→ **YOUR GOAL**
Every picture should be left out, but the lines below must be repeated exactly.

→ **SUPPLIED INFORMATION**
'''

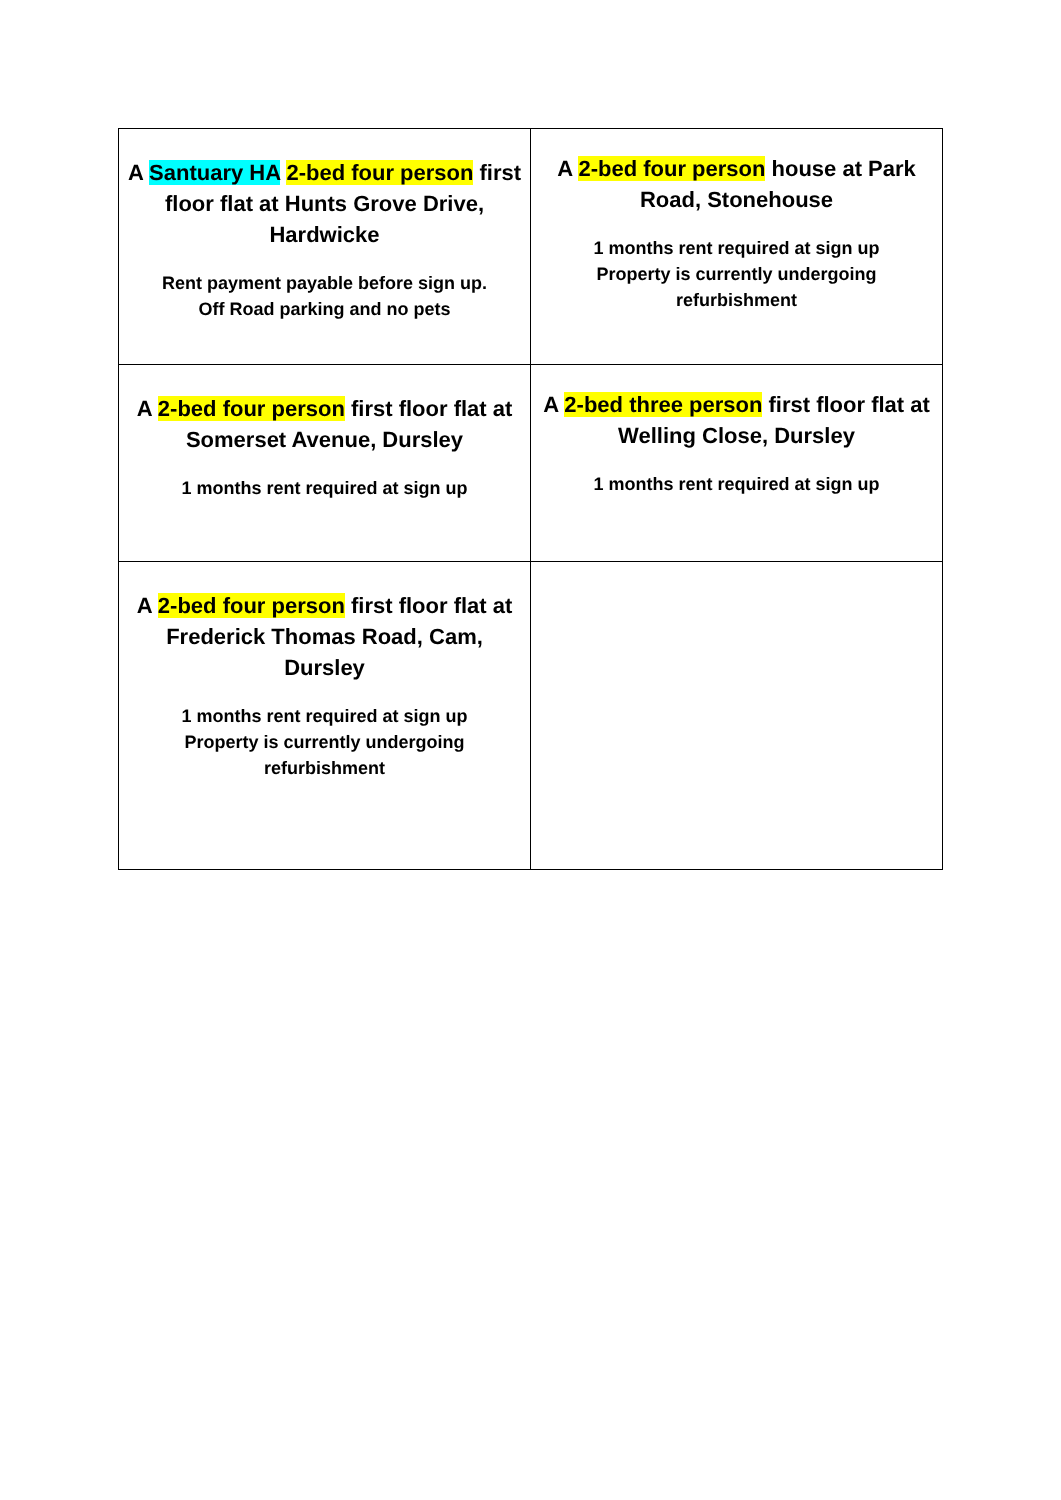| A Santuary HA 2-bed four person first floor flat at Hunts Grove Drive, Hardwicke Rent payment payable before sign up. Off Road parking and no pets | A 2-bed four person house at Park Road, Stonehouse 1 months rent required at sign up Property is currently undergoing refurbishment |
| A 2-bed four person first floor flat at Somerset Avenue, Dursley 1 months rent required at sign up | A 2-bed three person first floor flat at Welling Close, Dursley 1 months rent required at sign up |
| A 2-bed four person first floor flat at Frederick Thomas Road, Cam, Dursley 1 months rent required at sign up Property is currently undergoing refurbishment | |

'''

→ **OUTPUT BELOW**
| A Santuary HA 2-bed four person first floor flat at Hunts Grove Drive, Hardwicke Rent payment payable before sign up. Off Road parking and no pets | A 2-bed four person house at Park Road, Stonehouse 1 months rent required at sign up Property is currently undergoing refurbishment |
| A 2-bed four person first floor flat at Somerset Avenue, Dursley 1 months rent required at sign up | A 2-bed three person first floor flat at Welling Close, Dursley 1 months rent required at sign up |
| A 2-bed four person first floor flat at Frederick Thomas Road, Cam, Dursley 1 months rent required at sign up Property is currently undergoing refurbishment | |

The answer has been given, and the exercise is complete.